- **Required action**:
Output the data in full. Keep every entry exactly as written.

- **Input material**:
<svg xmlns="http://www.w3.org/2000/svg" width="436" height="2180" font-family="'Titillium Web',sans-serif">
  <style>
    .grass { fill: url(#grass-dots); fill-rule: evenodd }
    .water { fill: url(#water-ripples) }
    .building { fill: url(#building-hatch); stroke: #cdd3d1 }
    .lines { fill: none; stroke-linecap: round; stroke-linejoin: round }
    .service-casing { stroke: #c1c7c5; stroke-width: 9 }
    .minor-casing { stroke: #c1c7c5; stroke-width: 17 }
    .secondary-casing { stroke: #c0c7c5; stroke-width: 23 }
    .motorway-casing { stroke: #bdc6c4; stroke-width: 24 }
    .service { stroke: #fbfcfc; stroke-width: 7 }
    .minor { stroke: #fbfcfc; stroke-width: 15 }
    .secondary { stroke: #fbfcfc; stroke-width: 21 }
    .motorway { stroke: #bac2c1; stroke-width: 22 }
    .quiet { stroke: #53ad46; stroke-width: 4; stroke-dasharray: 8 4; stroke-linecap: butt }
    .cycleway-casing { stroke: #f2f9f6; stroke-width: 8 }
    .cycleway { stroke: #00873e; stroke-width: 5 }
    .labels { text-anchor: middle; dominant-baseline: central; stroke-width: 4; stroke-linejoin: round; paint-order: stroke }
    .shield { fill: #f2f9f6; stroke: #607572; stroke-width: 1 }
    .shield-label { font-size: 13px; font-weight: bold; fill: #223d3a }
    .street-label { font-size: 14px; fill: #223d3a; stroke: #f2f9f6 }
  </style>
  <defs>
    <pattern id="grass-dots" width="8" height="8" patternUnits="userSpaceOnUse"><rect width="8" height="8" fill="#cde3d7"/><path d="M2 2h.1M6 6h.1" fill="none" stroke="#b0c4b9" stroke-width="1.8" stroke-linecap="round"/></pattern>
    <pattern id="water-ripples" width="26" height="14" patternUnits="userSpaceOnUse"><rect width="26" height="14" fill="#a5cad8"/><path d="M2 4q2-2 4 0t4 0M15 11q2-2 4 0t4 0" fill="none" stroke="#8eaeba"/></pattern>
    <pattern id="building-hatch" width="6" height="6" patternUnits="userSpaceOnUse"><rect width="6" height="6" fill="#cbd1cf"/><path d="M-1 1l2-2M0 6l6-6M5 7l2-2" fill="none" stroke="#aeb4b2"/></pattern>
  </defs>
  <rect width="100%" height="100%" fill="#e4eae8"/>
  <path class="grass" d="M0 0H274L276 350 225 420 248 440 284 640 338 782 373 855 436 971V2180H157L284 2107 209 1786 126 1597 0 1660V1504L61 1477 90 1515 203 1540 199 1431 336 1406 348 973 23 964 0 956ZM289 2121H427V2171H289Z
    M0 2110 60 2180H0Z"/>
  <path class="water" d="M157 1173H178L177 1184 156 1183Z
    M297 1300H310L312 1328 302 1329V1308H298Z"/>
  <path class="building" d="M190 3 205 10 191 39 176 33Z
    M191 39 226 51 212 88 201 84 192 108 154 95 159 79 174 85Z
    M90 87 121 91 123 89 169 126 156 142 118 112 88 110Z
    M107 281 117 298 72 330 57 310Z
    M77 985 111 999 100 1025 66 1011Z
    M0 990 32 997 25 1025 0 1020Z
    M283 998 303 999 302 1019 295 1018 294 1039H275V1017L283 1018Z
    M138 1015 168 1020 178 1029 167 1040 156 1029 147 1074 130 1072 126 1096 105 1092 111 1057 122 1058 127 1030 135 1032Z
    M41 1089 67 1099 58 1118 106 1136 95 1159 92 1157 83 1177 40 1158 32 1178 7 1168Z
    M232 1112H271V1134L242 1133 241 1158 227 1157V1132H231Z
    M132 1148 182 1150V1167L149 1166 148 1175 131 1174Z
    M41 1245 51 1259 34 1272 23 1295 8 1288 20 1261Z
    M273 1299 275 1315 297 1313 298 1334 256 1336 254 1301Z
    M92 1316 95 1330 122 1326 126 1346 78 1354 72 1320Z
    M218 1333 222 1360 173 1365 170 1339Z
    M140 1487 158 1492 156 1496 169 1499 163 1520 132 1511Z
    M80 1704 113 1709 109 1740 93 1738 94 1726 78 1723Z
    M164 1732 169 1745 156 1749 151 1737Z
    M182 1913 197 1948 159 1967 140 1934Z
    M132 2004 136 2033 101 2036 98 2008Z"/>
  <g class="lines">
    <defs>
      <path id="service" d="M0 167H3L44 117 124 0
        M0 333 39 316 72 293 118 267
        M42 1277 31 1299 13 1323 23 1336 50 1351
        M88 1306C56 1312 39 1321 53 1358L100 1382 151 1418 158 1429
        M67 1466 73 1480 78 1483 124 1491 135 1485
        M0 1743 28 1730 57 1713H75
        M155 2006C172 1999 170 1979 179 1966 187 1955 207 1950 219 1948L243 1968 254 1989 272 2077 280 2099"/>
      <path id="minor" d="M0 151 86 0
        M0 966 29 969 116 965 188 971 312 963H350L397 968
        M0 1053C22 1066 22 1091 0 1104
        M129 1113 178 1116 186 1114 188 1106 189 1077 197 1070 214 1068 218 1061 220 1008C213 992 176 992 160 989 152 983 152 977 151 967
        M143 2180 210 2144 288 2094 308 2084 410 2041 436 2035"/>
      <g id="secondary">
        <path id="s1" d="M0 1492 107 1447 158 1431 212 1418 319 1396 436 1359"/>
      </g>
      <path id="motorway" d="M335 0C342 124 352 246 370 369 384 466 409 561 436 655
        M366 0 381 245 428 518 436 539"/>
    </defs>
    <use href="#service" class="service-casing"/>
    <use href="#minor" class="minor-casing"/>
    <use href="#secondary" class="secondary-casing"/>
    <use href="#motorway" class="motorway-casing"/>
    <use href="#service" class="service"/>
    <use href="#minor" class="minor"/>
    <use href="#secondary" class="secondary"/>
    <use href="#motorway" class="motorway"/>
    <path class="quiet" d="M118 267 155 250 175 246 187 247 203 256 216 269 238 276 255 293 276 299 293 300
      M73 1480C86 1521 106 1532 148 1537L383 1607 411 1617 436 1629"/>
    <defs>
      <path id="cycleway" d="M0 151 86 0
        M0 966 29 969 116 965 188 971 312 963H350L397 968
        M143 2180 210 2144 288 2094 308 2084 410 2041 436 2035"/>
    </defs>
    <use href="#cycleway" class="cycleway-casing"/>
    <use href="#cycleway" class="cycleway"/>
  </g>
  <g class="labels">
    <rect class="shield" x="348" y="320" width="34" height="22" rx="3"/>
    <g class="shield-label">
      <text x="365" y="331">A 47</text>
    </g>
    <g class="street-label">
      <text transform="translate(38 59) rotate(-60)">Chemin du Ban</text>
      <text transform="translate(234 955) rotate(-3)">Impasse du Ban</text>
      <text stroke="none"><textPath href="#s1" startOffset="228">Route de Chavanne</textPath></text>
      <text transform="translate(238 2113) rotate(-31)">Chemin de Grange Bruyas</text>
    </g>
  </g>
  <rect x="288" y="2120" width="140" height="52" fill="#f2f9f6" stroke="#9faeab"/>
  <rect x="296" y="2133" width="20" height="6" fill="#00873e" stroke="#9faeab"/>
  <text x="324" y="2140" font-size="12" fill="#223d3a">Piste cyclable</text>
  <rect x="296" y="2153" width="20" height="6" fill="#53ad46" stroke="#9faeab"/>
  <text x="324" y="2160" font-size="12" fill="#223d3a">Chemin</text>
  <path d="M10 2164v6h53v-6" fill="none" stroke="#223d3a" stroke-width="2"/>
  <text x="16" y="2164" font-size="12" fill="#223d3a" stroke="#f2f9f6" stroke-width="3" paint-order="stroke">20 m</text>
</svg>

- **Written answer**:
<svg xmlns="http://www.w3.org/2000/svg" width="436" height="2180" font-family="'Titillium Web',sans-serif">
  <style>
    .grass { fill: url(#grass-dots); fill-rule: evenodd }
    .water { fill: url(#water-ripples) }
    .building { fill: url(#building-hatch); stroke: #cdd3d1 }
    .lines { fill: none; stroke-linecap: round; stroke-linejoin: round }
    .service-casing { stroke: #c1c7c5; stroke-width: 9 }
    .minor-casing { stroke: #c1c7c5; stroke-width: 17 }
    .secondary-casing { stroke: #c0c7c5; stroke-width: 23 }
    .motorway-casing { stroke: #bdc6c4; stroke-width: 24 }
    .service { stroke: #fbfcfc; stroke-width: 7 }
    .minor { stroke: #fbfcfc; stroke-width: 15 }
    .secondary { stroke: #fbfcfc; stroke-width: 21 }
    .motorway { stroke: #bac2c1; stroke-width: 22 }
    .quiet { stroke: #53ad46; stroke-width: 4; stroke-dasharray: 8 4; stroke-linecap: butt }
    .cycleway-casing { stroke: #f2f9f6; stroke-width: 8 }
    .cycleway { stroke: #00873e; stroke-width: 5 }
    .labels { text-anchor: middle; dominant-baseline: central; stroke-width: 4; stroke-linejoin: round; paint-order: stroke }
    .shield { fill: #f2f9f6; stroke: #607572; stroke-width: 1 }
    .shield-label { font-size: 13px; font-weight: bold; fill: #223d3a }
    .street-label { font-size: 14px; fill: #223d3a; stroke: #f2f9f6 }
  </style>
  <defs>
    <pattern id="grass-dots" width="8" height="8" patternUnits="userSpaceOnUse"><rect width="8" height="8" fill="#cde3d7"/><path d="M2 2h.1M6 6h.1" fill="none" stroke="#b0c4b9" stroke-width="1.8" stroke-linecap="round"/></pattern>
    <pattern id="water-ripples" width="26" height="14" patternUnits="userSpaceOnUse"><rect width="26" height="14" fill="#a5cad8"/><path d="M2 4q2-2 4 0t4 0M15 11q2-2 4 0t4 0" fill="none" stroke="#8eaeba"/></pattern>
    <pattern id="building-hatch" width="6" height="6" patternUnits="userSpaceOnUse"><rect width="6" height="6" fill="#cbd1cf"/><path d="M-1 1l2-2M0 6l6-6M5 7l2-2" fill="none" stroke="#aeb4b2"/></pattern>
  </defs>
  <rect width="100%" height="100%" fill="#e4eae8"/>
  <path class="grass" d="M0 0H274L276 350 225 420 248 440 284 640 338 782 373 855 436 971V2180H157L284 2107 209 1786 126 1597 0 1660V1504L61 1477 90 1515 203 1540 199 1431 336 1406 348 973 23 964 0 956ZM289 2121H427V2171H289Z
    M0 2110 60 2180H0Z"/>
  <path class="water" d="M157 1173H178L177 1184 156 1183Z
    M297 1300H310L312 1328 302 1329V1308H298Z"/>
  <path class="building" d="M190 3 205 10 191 39 176 33Z
    M191 39 226 51 212 88 201 84 192 108 154 95 159 79 174 85Z
    M90 87 121 91 123 89 169 126 156 142 118 112 88 110Z
    M107 281 117 298 72 330 57 310Z
    M77 985 111 999 100 1025 66 1011Z
    M0 990 32 997 25 1025 0 1020Z
    M283 998 303 999 302 1019 295 1018 294 1039H275V1017L283 1018Z
    M138 1015 168 1020 178 1029 167 1040 156 1029 147 1074 130 1072 126 1096 105 1092 111 1057 122 1058 127 1030 135 1032Z
    M41 1089 67 1099 58 1118 106 1136 95 1159 92 1157 83 1177 40 1158 32 1178 7 1168Z
    M232 1112H271V1134L242 1133 241 1158 227 1157V1132H231Z
    M132 1148 182 1150V1167L149 1166 148 1175 131 1174Z
    M41 1245 51 1259 34 1272 23 1295 8 1288 20 1261Z
    M273 1299 275 1315 297 1313 298 1334 256 1336 254 1301Z
    M92 1316 95 1330 122 1326 126 1346 78 1354 72 1320Z
    M218 1333 222 1360 173 1365 170 1339Z
    M140 1487 158 1492 156 1496 169 1499 163 1520 132 1511Z
    M80 1704 113 1709 109 1740 93 1738 94 1726 78 1723Z
    M164 1732 169 1745 156 1749 151 1737Z
    M182 1913 197 1948 159 1967 140 1934Z
    M132 2004 136 2033 101 2036 98 2008Z"/>
  <g class="lines">
    <defs>
      <path id="service" d="M0 167H3L44 117 124 0
        M0 333 39 316 72 293 118 267
        M42 1277 31 1299 13 1323 23 1336 50 1351
        M88 1306C56 1312 39 1321 53 1358L100 1382 151 1418 158 1429
        M67 1466 73 1480 78 1483 124 1491 135 1485
        M0 1743 28 1730 57 1713H75
        M155 2006C172 1999 170 1979 179 1966 187 1955 207 1950 219 1948L243 1968 254 1989 272 2077 280 2099"/>
      <path id="minor" d="M0 151 86 0
        M0 966 29 969 116 965 188 971 312 963H350L397 968
        M0 1053C22 1066 22 1091 0 1104
        M129 1113 178 1116 186 1114 188 1106 189 1077 197 1070 214 1068 218 1061 220 1008C213 992 176 992 160 989 152 983 152 977 151 967
        M143 2180 210 2144 288 2094 308 2084 410 2041 436 2035"/>
      <g id="secondary">
        <path id="s1" d="M0 1492 107 1447 158 1431 212 1418 319 1396 436 1359"/>
      </g>
      <path id="motorway" d="M335 0C342 124 352 246 370 369 384 466 409 561 436 655
        M366 0 381 245 428 518 436 539"/>
    </defs>
    <use href="#service" class="service-casing"/>
    <use href="#minor" class="minor-casing"/>
    <use href="#secondary" class="secondary-casing"/>
    <use href="#motorway" class="motorway-casing"/>
    <use href="#service" class="service"/>
    <use href="#minor" class="minor"/>
    <use href="#secondary" class="secondary"/>
    <use href="#motorway" class="motorway"/>
    <path class="quiet" d="M118 267 155 250 175 246 187 247 203 256 216 269 238 276 255 293 276 299 293 300
      M73 1480C86 1521 106 1532 148 1537L383 1607 411 1617 436 1629"/>
    <defs>
      <path id="cycleway" d="M0 151 86 0
        M0 966 29 969 116 965 188 971 312 963H350L397 968
        M143 2180 210 2144 288 2094 308 2084 410 2041 436 2035"/>
    </defs>
    <use href="#cycleway" class="cycleway-casing"/>
    <use href="#cycleway" class="cycleway"/>
  </g>
  <g class="labels">
    <rect class="shield" x="348" y="320" width="34" height="22" rx="3"/>
    <g class="shield-label">
      <text x="365" y="331">A 47</text>
    </g>
    <g class="street-label">
      <text transform="translate(38 59) rotate(-60)">Chemin du Ban</text>
      <text transform="translate(234 955) rotate(-3)">Impasse du Ban</text>
      <text stroke="none"><textPath href="#s1" startOffset="228">Route de Chavanne</textPath></text>
      <text transform="translate(238 2113) rotate(-31)">Chemin de Grange Bruyas</text>
    </g>
  </g>
  <rect x="288" y="2120" width="140" height="52" fill="#f2f9f6" stroke="#9faeab"/>
  <rect x="296" y="2133" width="20" height="6" fill="#00873e" stroke="#9faeab"/>
  <text x="324" y="2140" font-size="12" fill="#223d3a">Piste cyclable</text>
  <rect x="296" y="2153" width="20" height="6" fill="#53ad46" stroke="#9faeab"/>
  <text x="324" y="2160" font-size="12" fill="#223d3a">Chemin</text>
  <path d="M10 2164v6h53v-6" fill="none" stroke="#223d3a" stroke-width="2"/>
  <text x="16" y="2164" font-size="12" fill="#223d3a" stroke="#f2f9f6" stroke-width="3" paint-order="stroke">20 m</text>
</svg>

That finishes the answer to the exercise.